• [What the task asks] Reproduce every line of the records below word for word, omitting the pictures.
───── Records shown ─────
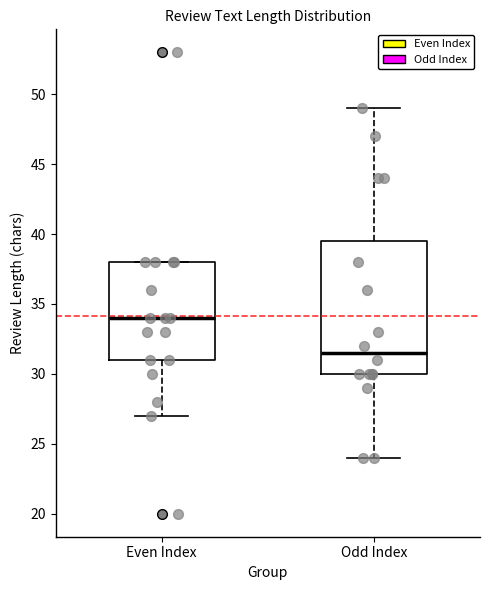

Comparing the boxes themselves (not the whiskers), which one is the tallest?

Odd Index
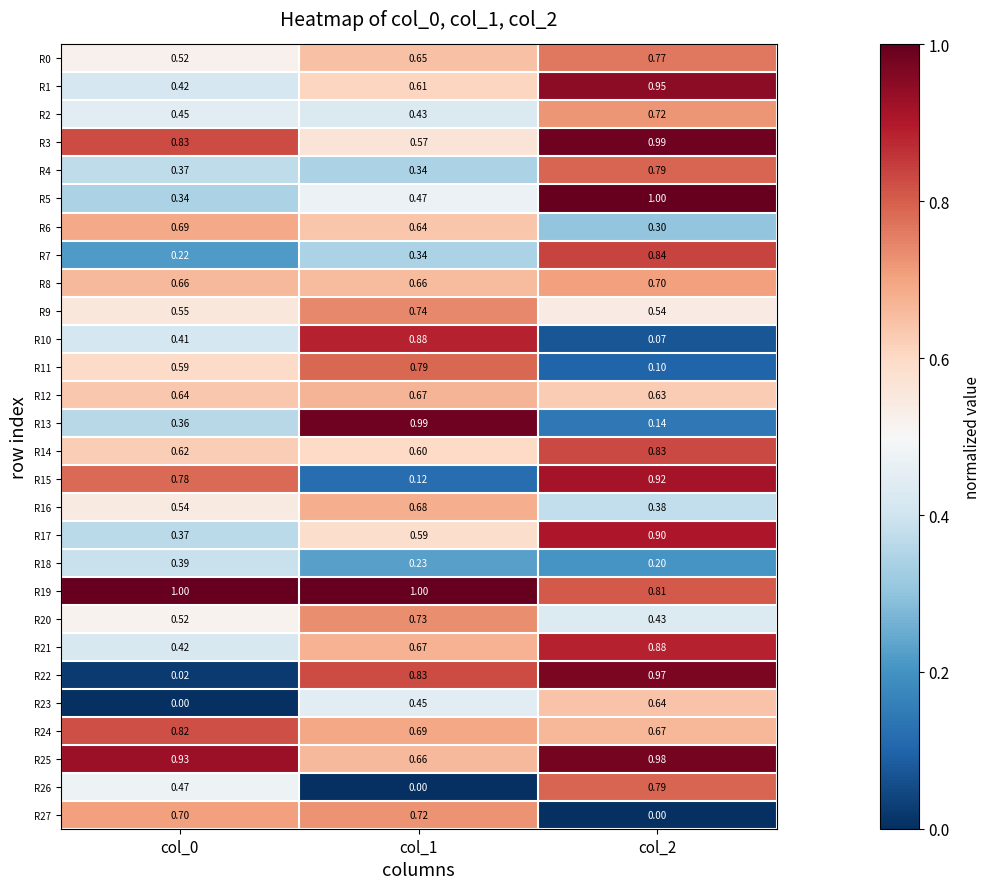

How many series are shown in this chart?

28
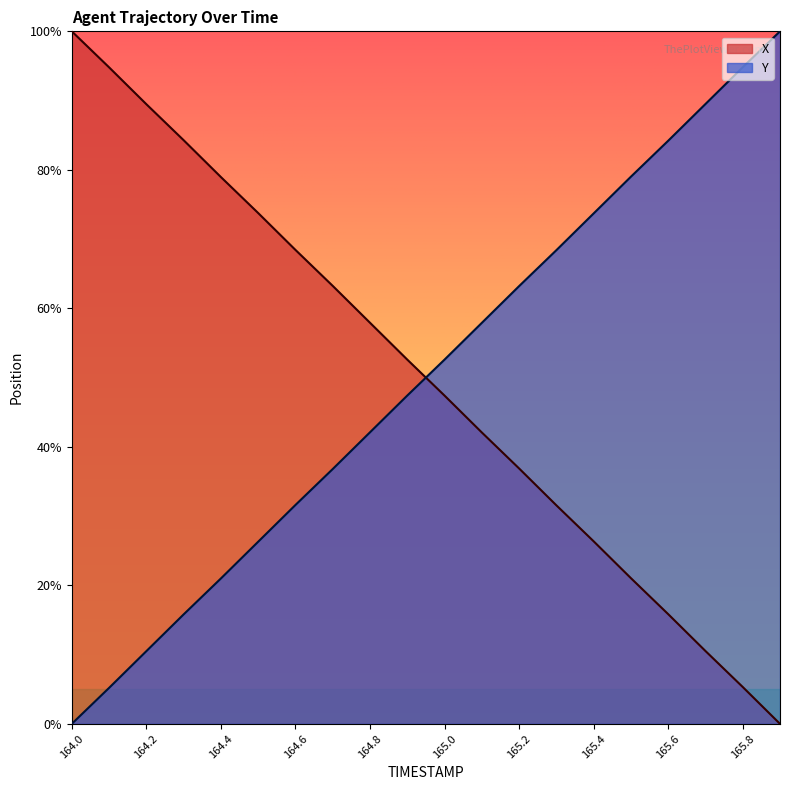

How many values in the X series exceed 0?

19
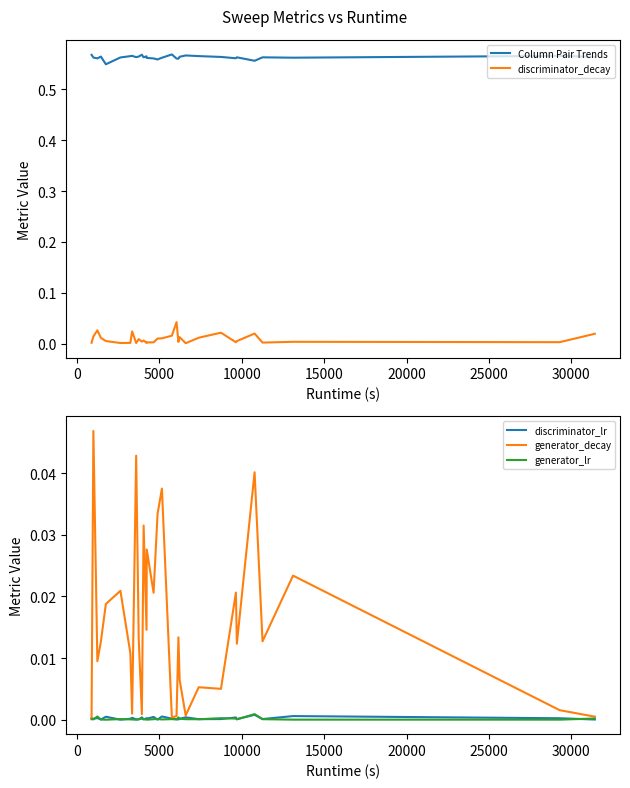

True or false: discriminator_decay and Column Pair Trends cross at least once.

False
─────
• [Response box]
Comparing the boxes themselves (not the whiskers), which one is the tallest?

Odd Index

How many series are shown in this chart?

28

How many values in the X series exceed 0?

19

True or false: discriminator_decay and Column Pair Trends cross at least once.

False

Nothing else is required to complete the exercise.